Случился в тот год голод в лесу. Тигры и медведи повадились на поля таскать лошадей и быков. Ну а в конюшне у уездного начальника всегда было полно лошадей, меж сваями под домом едва умещались буйволы и быки, а вокруг дома лежали и бродили козы, собаки и свиньи.

Изо дня в день скотину — десятки голов — выгоняли на пастбище, и А Фу приходилось теперь присматривать и за стадом, и за конским табуном.
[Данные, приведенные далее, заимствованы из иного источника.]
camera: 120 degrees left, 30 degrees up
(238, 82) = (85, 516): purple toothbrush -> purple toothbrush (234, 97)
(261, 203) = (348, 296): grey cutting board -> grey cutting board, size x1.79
Он поставил шалаш на краю поля и жил там месяцами, сгоняя на ночь скотину к самому шалашу.

Как-то, себе на беду, А Фу увлекся ловлею дикобразов и почти целую неделю не пересчитывал стадо. А тут попался в лесу ему на глаза тигриный след. А Фу тотчас пустил коня в галоп, согнал все стадо в кучу, пересчитал и увидел, что не хватает одного быка. Он считал и пересчитывал несколько раз — одного быка не было. Тогда он бросился по следам тигра и нашел под невысокой сосной наполовину обглоданную бычью тушу. Он собрал все до кусочка и потащил остатки туши к хозяйскому дому.

«Тигр-то небось здоровенный, — думал А Фу, — вон следы какие. Возьму-ка я в доме ружье, выслежу его и застрелю».

Подойдя к дому, он сбросил остатки туши у ворот, под персиковым деревом. Па Ча вышел ему навстречу.

— Сколько быков потерял?

— Я пришел за ружьем, — спокойно ответил А Фу, — хочу застрелить тигра. Зверь, видать, крупный.

Па Ча погрозил ему кулаком:

— У, разбойник! Погубил нашего быка! Где А Шы? Пусть возьмет ружье и убьет зверя!.. А ты, ублюдок, тащи сюда бревно да моток веревки покрепче. Мы привяжем тебя к бревну. Будешь стоять у столба, пока охотники не вернутся с тигром. А не добудут зверя, так и сдохнешь на привязи!

— Пустите меня, я сам убью зверя! — А Фу повысил голос. — За такого тигра можно выручить куда больше денег, чем за быка.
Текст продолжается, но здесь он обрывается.